Apple's approach is that we have these two devices and these four resolutions.
google's approach is that we have a variety of devices in all shapes and sizes and at all price points. from what i see, i am doing what i am doing because PCs follow the google's approach and not apple's approach. my parents could afford a computer back in 1997 and it was a pc not a
mac. if we had limited choices in personal computing on the lines of what apple offers, i do not think computing would be what it is today. google has made
smartphones affordable. just like
microsoft/ibm/
intel made computers affordable. apple has their own vision of personal computing that does not generally favor the masses. they might have the best looking devices out there providing an out of this world user experience but i do not think they are doing what microsoft did for PCs and google did for smartphones. as for google's approach to development, developers have a choice designing a
tablet optimized layout of their apps but since the tablet market is so small, it has not really caught on. but it eventually would.

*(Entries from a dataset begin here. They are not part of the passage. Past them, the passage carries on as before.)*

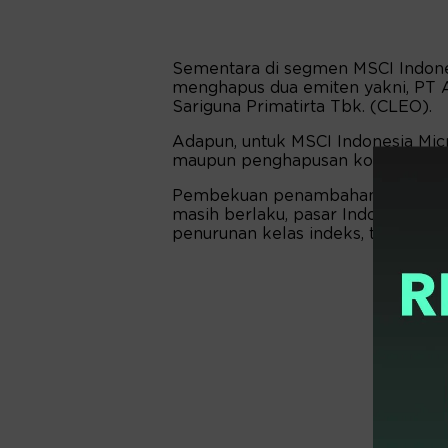
Sementara di segmen MSCI Indone
menghapus dua emiten yakni, PT 
Sariguna Primatirta Tbk. (CLEO).
Adapun, untuk MSCI Indonesia Mi
maupun penghapusan konstituen.
Pembekuan penambahan saham ini 
masih berlaku, pasar Indonesia h
penurunan kelas indeks, tanpa pe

android is yet to reach its froyo for the tablet segment. android became a real mobile platform with froyo... before that it looked like a hacked platform that looked shitty. remains to be seen when we would get the froyo of the tablet market. honeycomb and ice cream sandwich have not been it. let's see what google has in store with their upcoming nexus 7 tablet which should be announced/launched later this month at the google i/o event... microsoft has made things even more complicated for them in the tablet market. pc users would soon have a
windows powered tablet that would let them run desktop apps. this is something that apple and google are not offering. apple by choice. google simply does not have the capability. but one thing is for sure, android for tablet has been a flop until now no matter how many models
samsung and the likes have launched or are planning to launch. the app ecosystem has failed them.and of course google does not 'encourage' same interface for phones and tablets. they have different interfaces for a lot of their own apps (gmail for instance). they just made the platform fluid enough to run smartphone apps on tablets if the developer did not bother to release a tablet optimized version. i have not used
ipad long enough to see how well
iPhone apps work on it but i am sure that the user experience is not very good compared to android smartphone apps running on an android tablet. i can see this from the launch of the retina display macbook pro which require all os x apps to get a UI update to support the higher resolution. apple resizes the app user interface to look better on the higher resolution display (something related to dpi. i am not really an expert in this area). microsoft on the other hand does not do that. it sucks because the UI becomes smaller, text becomes smaller but at least developers do not have to program their apps to support different resolutions running different DPIs out there.